*WHAT YOU ARE ASKED TO DO*. Copy each of the following records line for line, without altering any character.

*** PROVIDED ENTRIES

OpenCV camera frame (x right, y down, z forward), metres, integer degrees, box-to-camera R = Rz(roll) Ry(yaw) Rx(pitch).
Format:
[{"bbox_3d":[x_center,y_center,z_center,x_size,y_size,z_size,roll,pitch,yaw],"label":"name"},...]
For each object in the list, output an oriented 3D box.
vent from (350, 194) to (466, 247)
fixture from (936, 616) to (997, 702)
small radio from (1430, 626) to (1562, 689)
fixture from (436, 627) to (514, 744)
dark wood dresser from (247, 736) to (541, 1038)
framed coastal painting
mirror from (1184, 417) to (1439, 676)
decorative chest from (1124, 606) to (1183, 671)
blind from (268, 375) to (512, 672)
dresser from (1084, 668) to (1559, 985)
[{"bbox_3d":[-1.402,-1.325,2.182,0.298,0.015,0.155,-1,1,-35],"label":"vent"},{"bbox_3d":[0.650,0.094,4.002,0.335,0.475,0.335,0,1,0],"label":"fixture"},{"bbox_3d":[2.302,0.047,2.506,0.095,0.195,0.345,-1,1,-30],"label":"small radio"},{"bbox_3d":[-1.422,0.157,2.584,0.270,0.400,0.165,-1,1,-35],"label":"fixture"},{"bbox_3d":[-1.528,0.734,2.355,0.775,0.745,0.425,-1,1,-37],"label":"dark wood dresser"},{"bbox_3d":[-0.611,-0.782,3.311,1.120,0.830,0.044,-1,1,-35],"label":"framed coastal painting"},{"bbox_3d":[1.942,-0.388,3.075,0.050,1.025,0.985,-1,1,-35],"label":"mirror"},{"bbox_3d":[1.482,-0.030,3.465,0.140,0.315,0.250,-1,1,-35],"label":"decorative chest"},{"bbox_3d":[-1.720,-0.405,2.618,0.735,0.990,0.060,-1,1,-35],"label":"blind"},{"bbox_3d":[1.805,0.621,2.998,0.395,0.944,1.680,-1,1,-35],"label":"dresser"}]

******

*EXERCISE ANSWER*.
OpenCV camera frame (x right, y down, z forward), metres, integer degrees, box-to-camera R = Rz(roll) Ry(yaw) Rx(pitch).
Format:
[{"bbox_3d":[x_center,y_center,z_center,x_size,y_size,z_size,roll,pitch,yaw],"label":"name"},...]
For each object in the list, output an oriented 3D box.
vent from (350, 194) to (466, 247)
fixture from (936, 616) to (997, 702)
small radio from (1430, 626) to (1562, 689)
fixture from (436, 627) to (514, 744)
dark wood dresser from (247, 736) to (541, 1038)
framed coastal painting
mirror from (1184, 417) to (1439, 676)
decorative chest from (1124, 606) to (1183, 671)
blind from (268, 375) to (512, 672)
dresser from (1084, 668) to (1559, 985)
[{"bbox_3d":[-1.402,-1.325,2.182,0.298,0.015,0.155,-1,1,-35],"label":"vent"},{"bbox_3d":[0.650,0.094,4.002,0.335,0.475,0.335,0,1,0],"label":"fixture"},{"bbox_3d":[2.302,0.047,2.506,0.095,0.195,0.345,-1,1,-30],"label":"small radio"},{"bbox_3d":[-1.422,0.157,2.584,0.270,0.400,0.165,-1,1,-35],"label":"fixture"},{"bbox_3d":[-1.528,0.734,2.355,0.775,0.745,0.425,-1,1,-37],"label":"dark wood dresser"},{"bbox_3d":[-0.611,-0.782,3.311,1.120,0.830,0.044,-1,1,-35],"label":"framed coastal painting"},{"bbox_3d":[1.942,-0.388,3.075,0.050,1.025,0.985,-1,1,-35],"label":"mirror"},{"bbox_3d":[1.482,-0.030,3.465,0.140,0.315,0.250,-1,1,-35],"label":"decorative chest"},{"bbox_3d":[-1.720,-0.405,2.618,0.735,0.990,0.060,-1,1,-35],"label":"blind"},{"bbox_3d":[1.805,0.621,2.998,0.395,0.944,1.680,-1,1,-35],"label":"dresser"}]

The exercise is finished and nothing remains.